Mike Onoja entered politics in 2007 when he entered the primary election for governorship in Benue State under the ruling People's Democratic Party, against Gabriel Suswam, Steven Lawani, and Patrick Abba Moro. He ran again with the same party in 2015 in the Benue South Senatorial primary election, but later left the race for Senator David Mark, who was the incumbent Senate President at the time, to best serve the interests of the Idoma nation.

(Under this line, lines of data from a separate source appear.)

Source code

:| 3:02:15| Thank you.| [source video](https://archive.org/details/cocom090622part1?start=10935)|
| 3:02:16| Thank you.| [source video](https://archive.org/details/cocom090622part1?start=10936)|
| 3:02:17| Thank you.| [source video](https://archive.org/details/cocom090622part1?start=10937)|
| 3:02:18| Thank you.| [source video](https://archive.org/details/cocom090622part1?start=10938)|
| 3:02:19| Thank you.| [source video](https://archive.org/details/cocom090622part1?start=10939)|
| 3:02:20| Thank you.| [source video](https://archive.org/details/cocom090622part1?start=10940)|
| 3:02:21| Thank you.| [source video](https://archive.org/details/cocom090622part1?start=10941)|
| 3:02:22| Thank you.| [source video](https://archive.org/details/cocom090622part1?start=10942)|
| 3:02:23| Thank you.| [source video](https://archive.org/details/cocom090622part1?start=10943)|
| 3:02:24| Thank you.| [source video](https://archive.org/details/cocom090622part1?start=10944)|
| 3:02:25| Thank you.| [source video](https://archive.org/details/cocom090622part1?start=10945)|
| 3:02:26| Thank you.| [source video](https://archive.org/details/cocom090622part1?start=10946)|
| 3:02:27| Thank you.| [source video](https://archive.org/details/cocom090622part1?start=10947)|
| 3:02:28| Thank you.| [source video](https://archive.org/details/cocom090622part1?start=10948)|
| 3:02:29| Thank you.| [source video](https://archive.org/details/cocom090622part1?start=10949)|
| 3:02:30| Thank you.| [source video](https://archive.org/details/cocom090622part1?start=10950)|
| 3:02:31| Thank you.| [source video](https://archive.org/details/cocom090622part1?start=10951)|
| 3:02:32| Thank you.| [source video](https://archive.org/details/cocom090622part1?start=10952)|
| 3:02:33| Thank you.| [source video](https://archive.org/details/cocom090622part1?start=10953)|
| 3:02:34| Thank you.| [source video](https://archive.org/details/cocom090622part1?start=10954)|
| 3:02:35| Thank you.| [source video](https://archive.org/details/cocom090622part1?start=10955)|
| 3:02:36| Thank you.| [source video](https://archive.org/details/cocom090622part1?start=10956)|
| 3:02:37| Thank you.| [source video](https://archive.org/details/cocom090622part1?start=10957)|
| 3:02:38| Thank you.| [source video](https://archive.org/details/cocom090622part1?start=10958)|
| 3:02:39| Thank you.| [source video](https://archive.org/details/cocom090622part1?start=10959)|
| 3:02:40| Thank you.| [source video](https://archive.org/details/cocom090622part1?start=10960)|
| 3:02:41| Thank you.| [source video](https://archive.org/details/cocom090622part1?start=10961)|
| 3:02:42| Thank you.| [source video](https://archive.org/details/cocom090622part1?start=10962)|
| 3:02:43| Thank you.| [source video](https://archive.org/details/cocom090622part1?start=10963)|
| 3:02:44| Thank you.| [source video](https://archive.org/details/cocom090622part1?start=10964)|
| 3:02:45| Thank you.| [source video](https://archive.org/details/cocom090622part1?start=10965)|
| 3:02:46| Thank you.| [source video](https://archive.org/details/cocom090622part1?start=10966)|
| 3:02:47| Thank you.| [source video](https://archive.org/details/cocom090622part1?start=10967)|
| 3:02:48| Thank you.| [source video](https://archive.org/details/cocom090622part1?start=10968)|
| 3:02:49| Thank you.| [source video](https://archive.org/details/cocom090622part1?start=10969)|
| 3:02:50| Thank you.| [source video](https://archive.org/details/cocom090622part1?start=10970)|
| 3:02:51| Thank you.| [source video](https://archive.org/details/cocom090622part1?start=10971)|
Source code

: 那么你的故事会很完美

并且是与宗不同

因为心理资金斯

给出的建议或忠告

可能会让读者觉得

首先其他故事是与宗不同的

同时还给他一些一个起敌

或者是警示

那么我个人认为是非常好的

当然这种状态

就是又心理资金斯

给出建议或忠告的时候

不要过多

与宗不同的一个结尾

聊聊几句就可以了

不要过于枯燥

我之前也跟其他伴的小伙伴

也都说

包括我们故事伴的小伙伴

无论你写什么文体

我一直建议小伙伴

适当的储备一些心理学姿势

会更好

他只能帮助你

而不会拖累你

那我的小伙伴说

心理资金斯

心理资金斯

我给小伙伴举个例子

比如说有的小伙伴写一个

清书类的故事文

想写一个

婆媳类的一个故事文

After the defeat of the People's Democratic Party at the 2015 general election by the All Progressives Congress, he and other politicians of the People's Democratic Party defected to the All Progressives Congress in 2016. He returned to the People's Democratic Party in the run-up to the 2019 Benue south Senatorial election. After the PDP's Senatorial Primary election in 2018, Mike Onoja again defected from the party to the Social Democratic Party after expressing his dissatisfaction with the PDP's conduct of the primary election.

==Awards==

Mike Onoja was conferred the honour of Commander of the Order of the Niger (CON) in 1999 by General Abdulsalami Abubakar. In 2009, he was conferred with an Honorary Doctor of Management Science (D.Sc.) Honoris Causa from the University of Mkar. In 2017, University of Abuja in its 21st Convocation ceremony honoured him with a Doctor of Letters Degree. Benue State University, Makurdi, conferred on him another doctorate degree in the same year.